*** RECORDS ***

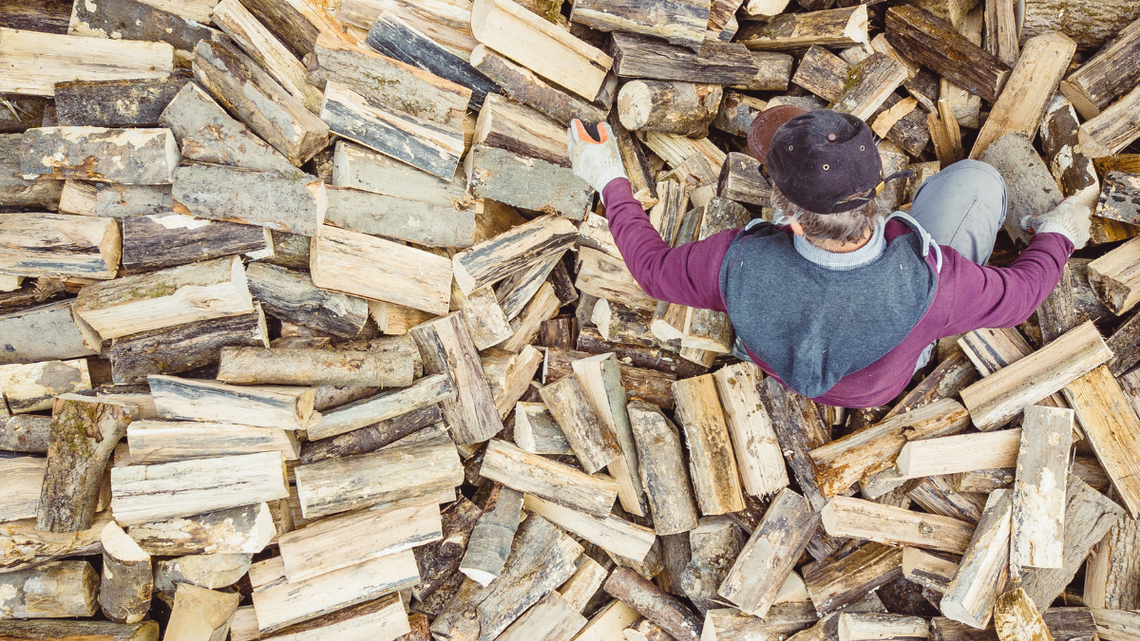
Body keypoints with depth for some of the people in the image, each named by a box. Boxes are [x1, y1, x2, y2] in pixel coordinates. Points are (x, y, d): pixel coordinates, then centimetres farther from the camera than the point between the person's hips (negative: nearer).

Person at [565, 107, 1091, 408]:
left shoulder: (739, 264, -43)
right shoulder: (927, 284, -43)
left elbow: (653, 267, -21)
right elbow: (1019, 292, -20)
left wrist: (609, 182, -7)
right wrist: (1058, 236, 2)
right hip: (881, 384, -1)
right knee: (975, 181, 6)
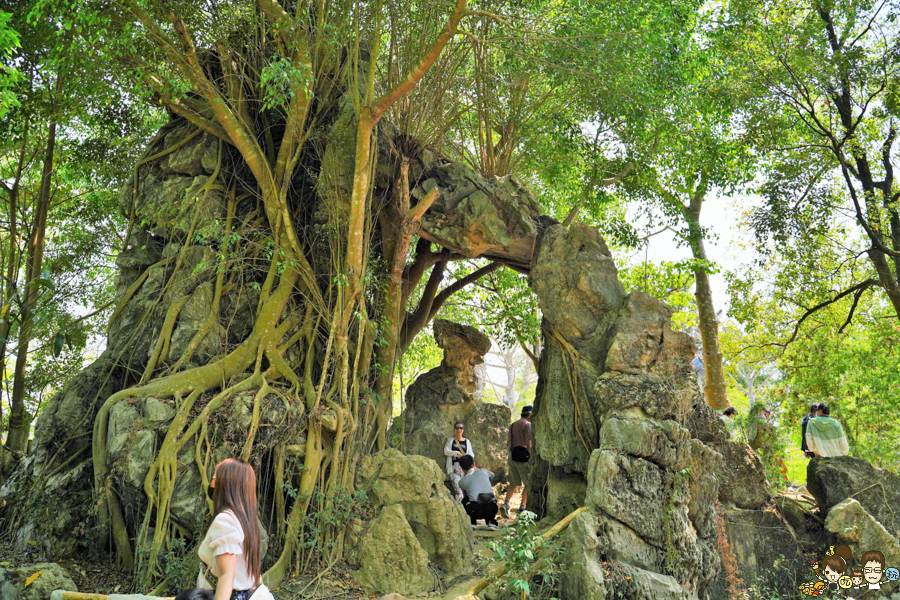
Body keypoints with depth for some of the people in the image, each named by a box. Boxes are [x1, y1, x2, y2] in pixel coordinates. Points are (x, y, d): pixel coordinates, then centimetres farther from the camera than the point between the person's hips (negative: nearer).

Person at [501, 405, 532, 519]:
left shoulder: (512, 425, 18)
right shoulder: (528, 425, -6)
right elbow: (528, 443, -14)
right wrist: (533, 458, -12)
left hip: (512, 455, 7)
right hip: (523, 455, -7)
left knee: (514, 483, 11)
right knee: (528, 483, 3)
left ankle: (505, 504, -6)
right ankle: (522, 508, 0)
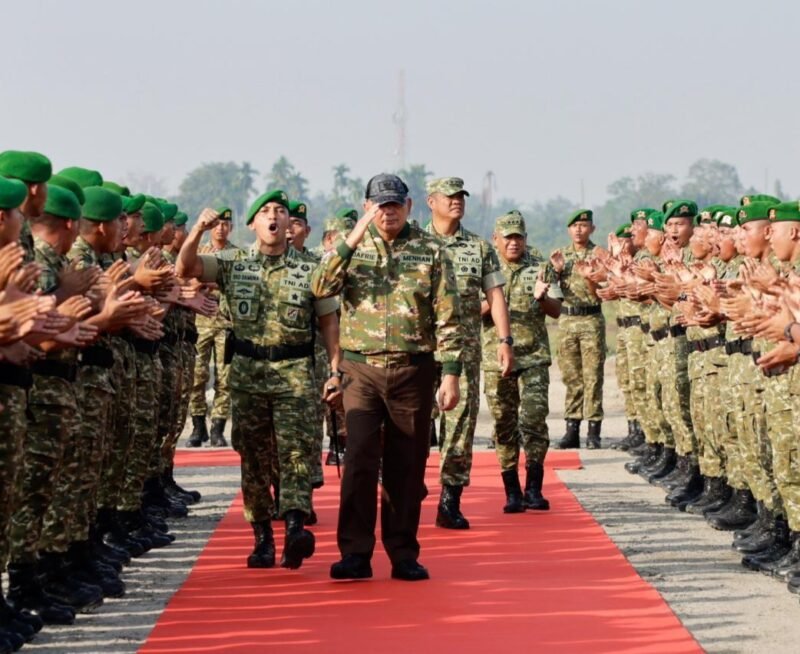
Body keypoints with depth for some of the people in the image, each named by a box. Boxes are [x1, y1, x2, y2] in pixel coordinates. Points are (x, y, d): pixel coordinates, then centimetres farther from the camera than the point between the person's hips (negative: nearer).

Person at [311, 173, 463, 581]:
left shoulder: (429, 251, 3)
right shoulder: (352, 247, 5)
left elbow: (448, 317, 1)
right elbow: (321, 288, -13)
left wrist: (450, 373, -6)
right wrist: (353, 239, -20)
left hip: (413, 370, 0)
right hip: (362, 368, 0)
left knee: (407, 466, 6)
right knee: (359, 460, -8)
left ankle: (404, 554, 14)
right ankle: (355, 554, -3)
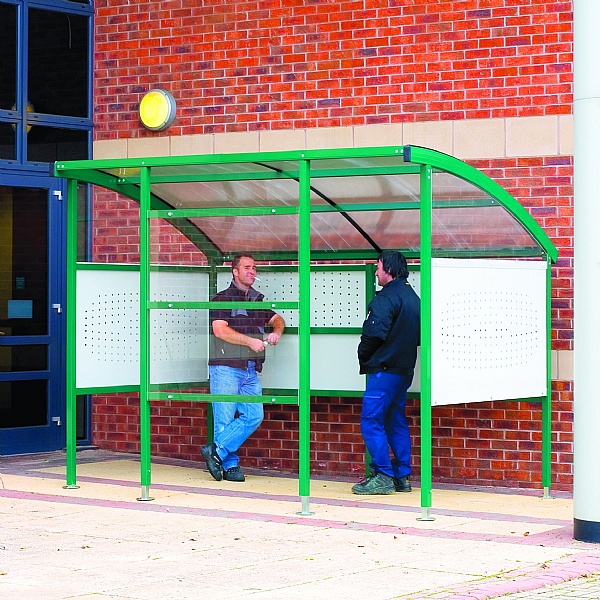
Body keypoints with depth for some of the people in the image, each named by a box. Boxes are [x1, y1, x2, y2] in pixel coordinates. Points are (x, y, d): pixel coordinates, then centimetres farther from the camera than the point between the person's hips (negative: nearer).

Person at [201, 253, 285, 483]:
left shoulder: (258, 301, 18)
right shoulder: (221, 299, -2)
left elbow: (277, 320, 29)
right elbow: (220, 330, -14)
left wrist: (276, 332, 5)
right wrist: (250, 341, -15)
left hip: (251, 371, 6)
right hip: (226, 368, -6)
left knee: (253, 416, -5)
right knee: (225, 419, -4)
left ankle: (216, 451, 0)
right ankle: (230, 466, 4)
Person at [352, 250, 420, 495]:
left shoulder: (386, 298, -15)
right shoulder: (413, 298, 14)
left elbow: (373, 334, -21)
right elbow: (418, 336, 18)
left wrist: (364, 357, -4)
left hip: (384, 369, -9)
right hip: (405, 369, 9)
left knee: (371, 421, -7)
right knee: (396, 421, 14)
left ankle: (383, 476, -10)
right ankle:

*** End of RECORDS ***

## TASK REQUIREMENTS
Please render every line of the records above as a Markdown table with the columns Row and Line, giving each line its row number and skipping blank lines. Leave the pictures out of your answer.

## PROBLEM SOLUTION
| Row | Line |
|---|---|
| 1 | Body keypoints with depth for some of the people in the image, each named by a box. Boxes are [x1, y1, x2, y2] in pixel coordinates. Points are (x, y, d): pixel coordinates, then centimetres farther from the camera than the point between the person's hips (negative: nearer). |
| 2 | Person at [565, 107, 1091, 408]: |
| 3 | left shoulder: (739, 264, -43) |
| 4 | right shoulder: (927, 284, -43) |
| 5 | left elbow: (653, 267, -21) |
| 6 | right elbow: (1019, 292, -20) |
| 7 | left wrist: (609, 182, -7) |
| 8 | right wrist: (1058, 236, 2) |
| 9 | right hip: (881, 384, -1) |
| 10 | right knee: (975, 181, 6) |
| 11 | Body keypoints with depth for some of the people in the image, each named by a box. Boxes are [x1, y1, x2, y2] in pixel coordinates. Points are (x, y, d): pixel coordinates, then centimetres farther from the camera than the point between the person's hips (negative: nearer). |
| 12 | Person at [501, 405, 532, 519]: |
| 13 | left shoulder: (512, 425, 18) |
| 14 | right shoulder: (528, 425, -6) |
| 15 | right elbow: (528, 443, -14) |
| 16 | right wrist: (533, 458, -12) |
| 17 | left hip: (512, 455, 7) |
| 18 | right hip: (523, 455, -7) |
| 19 | left knee: (514, 483, 11) |
| 20 | right knee: (528, 483, 3) |
| 21 | left ankle: (505, 504, -6) |
| 22 | right ankle: (522, 508, 0) |
| 23 | Body keypoints with depth for some of the people in the image, each named by a box. Boxes are [x1, y1, x2, y2] in pixel coordinates. Points are (x, y, d): pixel coordinates, then centimetres farther from the camera than the point between the person's hips (negative: nearer). |
| 24 | Person at [311, 173, 463, 581]: |
| 25 | left shoulder: (429, 251, 3) |
| 26 | right shoulder: (352, 247, 5) |
| 27 | left elbow: (448, 317, 1) |
| 28 | right elbow: (321, 288, -13) |
| 29 | left wrist: (450, 373, -6) |
| 30 | right wrist: (353, 239, -20) |
| 31 | left hip: (413, 370, 0) |
| 32 | right hip: (362, 368, 0) |
| 33 | left knee: (407, 466, 6) |
| 34 | right knee: (359, 460, -8) |
| 35 | left ankle: (404, 554, 14) |
| 36 | right ankle: (355, 554, -3) |
| 37 | Body keypoints with depth for some of the people in the image, each named by a box. Boxes are [x1, y1, x2, y2] in pixel coordinates. Points are (x, y, d): pixel coordinates, then centimetres farther from the camera than the point between the person's hips (negative: nearer). |
| 38 | Person at [201, 253, 285, 483]: |
| 39 | left shoulder: (258, 301, 18) |
| 40 | right shoulder: (221, 299, -2) |
| 41 | left elbow: (277, 320, 29) |
| 42 | right elbow: (220, 330, -14) |
| 43 | left wrist: (276, 332, 5) |
| 44 | right wrist: (250, 341, -15) |
| 45 | left hip: (251, 371, 6) |
| 46 | right hip: (226, 368, -6) |
| 47 | left knee: (253, 416, -5) |
| 48 | right knee: (225, 419, -4) |
| 49 | left ankle: (216, 451, 0) |
| 50 | right ankle: (230, 466, 4) |
| 51 | Person at [352, 250, 420, 495]: |
| 52 | left shoulder: (386, 298, -15) |
| 53 | right shoulder: (413, 298, 14) |
| 54 | left elbow: (373, 334, -21) |
| 55 | right elbow: (418, 336, 18) |
| 56 | left wrist: (364, 357, -4) |
| 57 | left hip: (384, 369, -9) |
| 58 | right hip: (405, 369, 9) |
| 59 | left knee: (371, 421, -7) |
| 60 | right knee: (396, 421, 14) |
| 61 | left ankle: (383, 476, -10) |
| 62 | right ankle: |